▶ _GIVEN PASSAGE_

---------------

• Stop being a LURKER - join our dealer community and get involved. Sign up and start a conversation.
This question really drives at the heart of a large marketing attribution problem in automotive.

Although the fist source that contacts the dealership is the one that they use, this is really a last touch attribution model when you consider the trail of advertising that influenced that contact to the dealership (phone, showroom and internet lead).

The real challenge is the following:
  1. If a customer first hears a radio ad for your dealership
  2. Drives by and sees your billboard
  3. Goes on cars.com and sees your inventory
  4. Clicks a paid search ad and views a VDP on your website and leaves the site
  5. Gets re-targetted and looks again and leaves the site
  6. Finally sees your television commercial then walks into the store.
Which source from the above gets credit? My answer is equal attribution or multi-touch attribution. You also have to consider multi device usage.

The ability to track online and offline behavior is very challenging and one that none of the current CRMs in auto offer a solution to. Any lead-side customer gate or widgety approach to this won't work. Anything that requires the dealership to manually submit ad schedules or ask the customer won't work.

The best idea I have is a post transaction required web based customer action that can retroactively match to their previous website engagement. However, since the majority of integration points in the customer path to the sale are in closed systems and each dealership is so very different from the next I see this as a problem that will persist for years to come.

Great conversation Jeff!
 
My personal feelings on this is that it's impossible to do attribute on a 1:1 level. We as people who do marketing like to see those results because it makes us feel justified or happy or whatever.

It's literally like Stuart from Mad TV


The fact that the CRM's and lead providers and promoting this behavior is retarded. It makes everything that much harder to deal with. Instead of looking at the mix and making sure that we are in front of enough people enough of the time. We spend our time jumping from dashboard to dashboard fielding vendor objections.

Ugh...
 
Really an amazing question considering all of the different influencers.
Do we ask the customer - will they even know?
How do we get inside of the customers mind to understand what really moves them?
We have tried a few different things, increasing spends in specific areas of marketing to see if they increase (or decrease sales) - this has been almost impossible to run a controlled test because of the way the manufacturer's deliver their media.
In the end we have come to the position that it all matters - every channel COULD be an influencer - and our job is to drive media as agressively (and cost effectively) as possible across every touch point and channel we can reach our target audience.
 
Our current CRM structures don't allow for a real world analysis of consumer behavior leading up to an automobile purchase - a high involvement purchase.

---------------

▶ _RECORDS SUPPLIED_
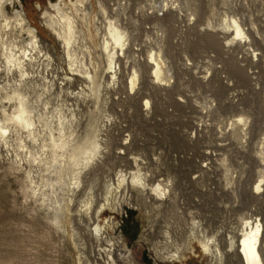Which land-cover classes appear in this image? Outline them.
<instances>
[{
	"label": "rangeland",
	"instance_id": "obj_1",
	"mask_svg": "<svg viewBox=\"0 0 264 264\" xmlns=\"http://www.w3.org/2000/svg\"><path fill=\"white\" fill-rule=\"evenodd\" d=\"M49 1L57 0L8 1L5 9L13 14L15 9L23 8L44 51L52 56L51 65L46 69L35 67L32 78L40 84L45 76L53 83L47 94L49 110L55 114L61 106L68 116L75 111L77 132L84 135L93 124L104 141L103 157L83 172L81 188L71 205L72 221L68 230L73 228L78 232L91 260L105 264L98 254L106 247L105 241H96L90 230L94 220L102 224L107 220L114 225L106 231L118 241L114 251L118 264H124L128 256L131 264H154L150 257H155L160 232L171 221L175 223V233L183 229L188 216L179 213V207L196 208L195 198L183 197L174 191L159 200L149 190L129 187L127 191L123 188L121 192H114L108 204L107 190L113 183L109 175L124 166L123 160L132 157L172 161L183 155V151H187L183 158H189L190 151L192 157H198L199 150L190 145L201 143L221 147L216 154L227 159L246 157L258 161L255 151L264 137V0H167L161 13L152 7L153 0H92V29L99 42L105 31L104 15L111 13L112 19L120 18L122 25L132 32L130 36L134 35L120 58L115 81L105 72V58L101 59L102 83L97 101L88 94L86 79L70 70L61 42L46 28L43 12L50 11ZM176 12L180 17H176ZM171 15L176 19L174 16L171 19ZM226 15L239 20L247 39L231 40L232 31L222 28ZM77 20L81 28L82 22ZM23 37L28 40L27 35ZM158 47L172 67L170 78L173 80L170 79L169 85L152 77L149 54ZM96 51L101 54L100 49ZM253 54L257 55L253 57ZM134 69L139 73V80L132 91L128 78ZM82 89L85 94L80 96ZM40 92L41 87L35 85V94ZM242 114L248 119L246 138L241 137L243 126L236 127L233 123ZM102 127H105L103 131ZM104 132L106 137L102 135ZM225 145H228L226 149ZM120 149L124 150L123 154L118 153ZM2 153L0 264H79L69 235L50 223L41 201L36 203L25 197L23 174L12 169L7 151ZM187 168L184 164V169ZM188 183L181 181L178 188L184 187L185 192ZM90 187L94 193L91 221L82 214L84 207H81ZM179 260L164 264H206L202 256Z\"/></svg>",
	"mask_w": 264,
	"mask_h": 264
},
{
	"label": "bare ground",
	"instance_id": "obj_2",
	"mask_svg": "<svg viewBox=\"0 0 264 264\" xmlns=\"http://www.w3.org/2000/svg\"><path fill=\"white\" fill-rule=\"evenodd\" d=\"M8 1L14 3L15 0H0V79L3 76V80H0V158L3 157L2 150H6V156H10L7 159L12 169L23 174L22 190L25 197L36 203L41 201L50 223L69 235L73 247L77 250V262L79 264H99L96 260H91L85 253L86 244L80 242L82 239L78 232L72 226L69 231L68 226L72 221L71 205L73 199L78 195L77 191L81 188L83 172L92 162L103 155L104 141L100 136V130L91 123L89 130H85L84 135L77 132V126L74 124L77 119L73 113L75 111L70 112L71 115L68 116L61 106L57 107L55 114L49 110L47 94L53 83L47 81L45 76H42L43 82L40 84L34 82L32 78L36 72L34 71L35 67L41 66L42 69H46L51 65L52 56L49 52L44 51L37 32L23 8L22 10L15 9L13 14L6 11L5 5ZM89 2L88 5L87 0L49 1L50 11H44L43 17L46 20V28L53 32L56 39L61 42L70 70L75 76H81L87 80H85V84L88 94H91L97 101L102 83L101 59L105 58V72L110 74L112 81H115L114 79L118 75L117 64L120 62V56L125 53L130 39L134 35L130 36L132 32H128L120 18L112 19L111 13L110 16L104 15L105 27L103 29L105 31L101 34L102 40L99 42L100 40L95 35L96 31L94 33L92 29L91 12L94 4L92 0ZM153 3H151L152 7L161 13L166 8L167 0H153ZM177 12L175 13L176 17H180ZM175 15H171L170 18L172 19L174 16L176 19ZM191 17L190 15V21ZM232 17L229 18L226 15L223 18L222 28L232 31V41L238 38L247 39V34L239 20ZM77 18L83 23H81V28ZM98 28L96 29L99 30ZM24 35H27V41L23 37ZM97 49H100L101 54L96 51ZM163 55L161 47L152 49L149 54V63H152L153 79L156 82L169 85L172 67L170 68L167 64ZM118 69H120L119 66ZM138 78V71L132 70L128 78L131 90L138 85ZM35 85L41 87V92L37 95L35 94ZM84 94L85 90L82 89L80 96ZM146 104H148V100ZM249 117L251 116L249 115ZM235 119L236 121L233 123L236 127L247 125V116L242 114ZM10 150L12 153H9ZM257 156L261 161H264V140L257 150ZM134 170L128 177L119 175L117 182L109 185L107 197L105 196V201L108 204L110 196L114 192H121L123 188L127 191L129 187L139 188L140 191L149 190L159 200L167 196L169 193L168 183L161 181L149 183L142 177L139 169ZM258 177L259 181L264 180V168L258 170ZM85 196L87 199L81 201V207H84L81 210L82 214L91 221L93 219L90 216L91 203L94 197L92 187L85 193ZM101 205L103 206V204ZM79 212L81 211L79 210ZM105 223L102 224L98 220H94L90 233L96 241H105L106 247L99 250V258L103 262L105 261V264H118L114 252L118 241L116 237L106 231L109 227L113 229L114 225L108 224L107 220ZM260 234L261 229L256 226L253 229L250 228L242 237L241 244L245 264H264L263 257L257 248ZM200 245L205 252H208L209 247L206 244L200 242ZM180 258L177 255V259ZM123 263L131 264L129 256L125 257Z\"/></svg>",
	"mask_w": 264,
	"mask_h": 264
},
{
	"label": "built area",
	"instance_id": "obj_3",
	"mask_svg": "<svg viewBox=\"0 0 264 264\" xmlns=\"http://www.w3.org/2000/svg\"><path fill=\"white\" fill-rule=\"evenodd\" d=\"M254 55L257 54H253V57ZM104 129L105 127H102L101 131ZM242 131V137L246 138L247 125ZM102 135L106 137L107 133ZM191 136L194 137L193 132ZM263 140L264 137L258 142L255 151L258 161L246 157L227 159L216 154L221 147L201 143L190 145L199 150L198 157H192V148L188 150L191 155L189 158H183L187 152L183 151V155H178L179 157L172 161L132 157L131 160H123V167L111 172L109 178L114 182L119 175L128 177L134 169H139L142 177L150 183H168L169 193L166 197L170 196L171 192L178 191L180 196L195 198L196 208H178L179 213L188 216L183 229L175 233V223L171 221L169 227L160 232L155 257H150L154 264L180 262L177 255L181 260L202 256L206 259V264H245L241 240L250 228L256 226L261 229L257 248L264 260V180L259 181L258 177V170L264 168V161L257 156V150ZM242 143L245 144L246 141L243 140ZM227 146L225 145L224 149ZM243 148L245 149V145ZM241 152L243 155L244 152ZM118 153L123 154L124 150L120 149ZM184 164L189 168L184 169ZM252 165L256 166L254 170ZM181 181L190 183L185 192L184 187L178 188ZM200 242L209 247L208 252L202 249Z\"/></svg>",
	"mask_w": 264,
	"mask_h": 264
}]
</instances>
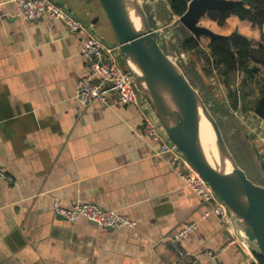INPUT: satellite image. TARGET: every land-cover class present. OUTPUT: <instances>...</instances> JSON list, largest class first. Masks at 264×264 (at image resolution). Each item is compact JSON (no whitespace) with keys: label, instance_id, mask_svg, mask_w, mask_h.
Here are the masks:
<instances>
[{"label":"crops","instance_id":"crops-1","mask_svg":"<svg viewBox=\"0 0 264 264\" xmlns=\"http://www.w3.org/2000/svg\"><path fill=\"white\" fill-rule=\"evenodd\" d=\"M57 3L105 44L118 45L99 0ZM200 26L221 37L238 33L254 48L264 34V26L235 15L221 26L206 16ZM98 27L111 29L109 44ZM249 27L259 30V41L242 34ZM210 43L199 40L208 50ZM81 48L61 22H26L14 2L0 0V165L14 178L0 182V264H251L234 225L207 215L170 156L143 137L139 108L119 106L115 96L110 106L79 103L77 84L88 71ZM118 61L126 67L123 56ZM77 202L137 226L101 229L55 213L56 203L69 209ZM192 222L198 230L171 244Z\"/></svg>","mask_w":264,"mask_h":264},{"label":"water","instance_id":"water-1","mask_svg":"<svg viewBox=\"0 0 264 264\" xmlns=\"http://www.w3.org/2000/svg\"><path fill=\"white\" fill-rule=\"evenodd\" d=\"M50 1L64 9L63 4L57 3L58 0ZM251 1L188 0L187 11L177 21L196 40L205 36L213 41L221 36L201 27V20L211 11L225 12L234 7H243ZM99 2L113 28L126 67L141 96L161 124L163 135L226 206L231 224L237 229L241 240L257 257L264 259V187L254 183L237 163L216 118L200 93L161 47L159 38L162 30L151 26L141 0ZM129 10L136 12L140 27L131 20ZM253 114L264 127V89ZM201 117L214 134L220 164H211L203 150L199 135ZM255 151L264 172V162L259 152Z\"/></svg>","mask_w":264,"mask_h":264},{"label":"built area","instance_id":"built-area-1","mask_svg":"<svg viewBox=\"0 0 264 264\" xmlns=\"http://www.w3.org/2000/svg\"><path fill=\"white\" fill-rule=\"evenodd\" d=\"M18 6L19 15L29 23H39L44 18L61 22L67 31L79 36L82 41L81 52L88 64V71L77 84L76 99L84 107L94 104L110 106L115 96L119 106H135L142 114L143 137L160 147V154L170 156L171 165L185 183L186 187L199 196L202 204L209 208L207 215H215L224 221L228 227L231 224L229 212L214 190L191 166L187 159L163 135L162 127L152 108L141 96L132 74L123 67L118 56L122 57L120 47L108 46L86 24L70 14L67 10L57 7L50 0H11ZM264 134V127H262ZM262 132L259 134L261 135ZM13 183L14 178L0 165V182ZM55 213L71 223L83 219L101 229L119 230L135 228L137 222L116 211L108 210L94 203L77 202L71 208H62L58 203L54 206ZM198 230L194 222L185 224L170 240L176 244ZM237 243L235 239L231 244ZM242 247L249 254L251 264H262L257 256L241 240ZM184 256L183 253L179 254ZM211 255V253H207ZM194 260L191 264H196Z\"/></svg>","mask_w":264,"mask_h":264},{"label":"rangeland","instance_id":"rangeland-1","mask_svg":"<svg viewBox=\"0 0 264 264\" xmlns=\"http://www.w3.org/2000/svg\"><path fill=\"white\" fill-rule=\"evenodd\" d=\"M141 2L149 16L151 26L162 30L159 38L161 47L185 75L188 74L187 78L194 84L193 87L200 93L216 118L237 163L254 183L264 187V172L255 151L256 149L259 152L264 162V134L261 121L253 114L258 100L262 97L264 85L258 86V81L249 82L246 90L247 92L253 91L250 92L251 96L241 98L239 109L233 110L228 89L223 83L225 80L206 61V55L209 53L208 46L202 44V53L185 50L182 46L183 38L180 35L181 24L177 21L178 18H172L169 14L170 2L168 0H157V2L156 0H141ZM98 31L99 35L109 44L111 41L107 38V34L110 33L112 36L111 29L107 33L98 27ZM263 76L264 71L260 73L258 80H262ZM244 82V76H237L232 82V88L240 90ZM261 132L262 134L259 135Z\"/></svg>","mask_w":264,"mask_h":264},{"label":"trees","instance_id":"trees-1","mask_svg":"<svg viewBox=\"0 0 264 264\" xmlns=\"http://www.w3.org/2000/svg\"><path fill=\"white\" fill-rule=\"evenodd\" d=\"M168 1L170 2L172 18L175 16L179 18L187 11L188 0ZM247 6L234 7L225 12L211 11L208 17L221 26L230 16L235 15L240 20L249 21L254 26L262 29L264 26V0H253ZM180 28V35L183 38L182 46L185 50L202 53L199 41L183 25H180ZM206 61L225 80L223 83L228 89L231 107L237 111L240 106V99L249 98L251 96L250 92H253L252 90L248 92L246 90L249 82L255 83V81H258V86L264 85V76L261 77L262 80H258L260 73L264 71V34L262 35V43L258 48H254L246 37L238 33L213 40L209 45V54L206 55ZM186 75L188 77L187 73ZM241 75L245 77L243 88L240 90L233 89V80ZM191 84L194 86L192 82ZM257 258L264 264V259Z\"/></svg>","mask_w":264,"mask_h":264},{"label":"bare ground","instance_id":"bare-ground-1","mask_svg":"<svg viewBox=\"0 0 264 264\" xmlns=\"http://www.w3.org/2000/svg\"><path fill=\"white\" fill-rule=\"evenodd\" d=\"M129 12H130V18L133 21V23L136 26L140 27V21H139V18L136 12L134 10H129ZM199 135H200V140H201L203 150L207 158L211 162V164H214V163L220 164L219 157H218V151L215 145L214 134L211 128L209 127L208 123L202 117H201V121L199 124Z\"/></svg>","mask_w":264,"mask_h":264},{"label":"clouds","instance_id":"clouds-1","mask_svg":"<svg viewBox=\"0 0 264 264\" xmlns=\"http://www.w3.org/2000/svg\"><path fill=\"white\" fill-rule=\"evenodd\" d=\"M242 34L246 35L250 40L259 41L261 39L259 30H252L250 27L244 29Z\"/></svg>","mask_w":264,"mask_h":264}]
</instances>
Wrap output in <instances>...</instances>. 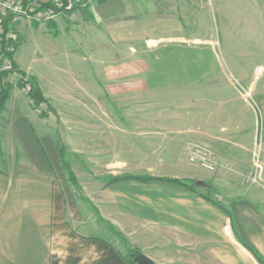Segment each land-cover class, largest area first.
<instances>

---------------

▶ _REQUIRED WORK_
1. Answer these questions about the forum thread on car dealership marketing attribution.
(a) In the six-step customer path, what does the customer do in step 3?
(b) Which character does one commenter say the situation is literally like?
(c) According to the thread, why has it been almost impossible to run a controlled test of marketing spend?
2. Rewrite the forum thread on car dealership marketing attribution from "Really an amazing" up to and including "our target audience.", renaming "channel" to "medium" wherever it occurs.
3. Please continue the forum thread on car dealership marketing attribution, starting after its last sentence.
The records were taken from a different source.

▶ _TASK-BY-TASK OUTPUTS_
1.
(a) The customer goes on cars.com and sees the dealership's inventory.
(b) Stuart from Mad TV.
(c) Because of the way the manufacturers deliver their media.

2.
Really an amazing question considering all of the different influencers.
Do we ask the customer - will they even know?
How do we get inside of the customers mind to understand what really moves them?
We have tried a few different things, increasing spends in specific areas of marketing to see if they increase (or decrease sales) - this has been almost impossible to run a controlled test because of the way the manufacturer's deliver their media.
In the end we have come to the position that it all matters - every medium COULD be an influencer - and our job is to drive media as agressively (and cost effectively) as possible across every touch point and medium we can reach our target audience.

3.
According to Google's ZMOT, consumers are utilizing 18+ sources of information leading up to a vehicle purchase - each with varying degrees of influence. It's way too simplistic to think that any one source deserves the "credit" for the sale.
 
  • Like
Reactions: joe.pistell
The source that drives the most profitability is your "message". No matter how much your spend in advertising, no matter how many third party leads you are getting, if your dealership's general message and showroom atmosphere is crap, you will not sell anything because the customers are not wanting to deal with you.
Of course, a boost of marketing and visibility is always welcome and recommended, but at the end of the day, your sales force attitude drives traffic and converts sales. Word of mouth and referrals are your most powerful allies.
 
I know it's hard to believe but enterprise marketing decisions are made every day based on the single source lead attribution model, be it first or last. Mr. Vendor, your fate is in my hands. I pick the wrong one too often and watch your ad budget get wacked. Moronic isn't it?

The customer is an elusive little Manx. I can yell multi channel influencers, consumer behavior, digital imprint, engagement metrics, etc., but until someone figures out how catch all that and put it in a CRM report it's all I can do to get them to listen. Management likes their reporting neat and tidy and CRM vendors are right there to provide single lead closing ratios.

So you see, in my world it is a very important decision, first... or last?
 
  • Like
Reactions: John W.
I know it's hard to believe but enterprise marketing decisions are made every day based on the single source lead attribution model, be it first or last. Mr. Vendor, your fate is in my hands. I pick the wrong one too often and watch your ad budget get wacked. Moronic isn't it?

So we all agree that 98% of the time, no SINGLE ad source should receive credit for the SALE!
We all agree that the structure of our Industry CRM's and their corresponding reports that attribute a sale to 1 ad source (first in or last in, no matter) is potentially causing dealers to make bad decisions on where they should be spending their marketing dollars.

"Experience" has been the buzzword across the industry conferences and media outlets for the last few years. "Attribution" will be the buzzword to replace it in 2016-17. With the eruption of so many marketing channels and devices, the inability to accurately track marketing to sales attribution; assigning credit to a marketing touchpoint, has never been more complicated. Yet most dealers still overlook the need for a skilled marketing director or coordinator. I have yet to see a CRM that goes much further than reporting one ad source per customer lead or insisting the choice of ad source by drop-down menu when manually entering a new customer opportunity.

The goal of attribution is to assess the value of each marketing touchpoint so you can spend your marketing budget more effectively.

What are some ideas you/we can share with the Refresh community OR how have you been tracking your marketing attribution, past assigning a single ad source to the sale?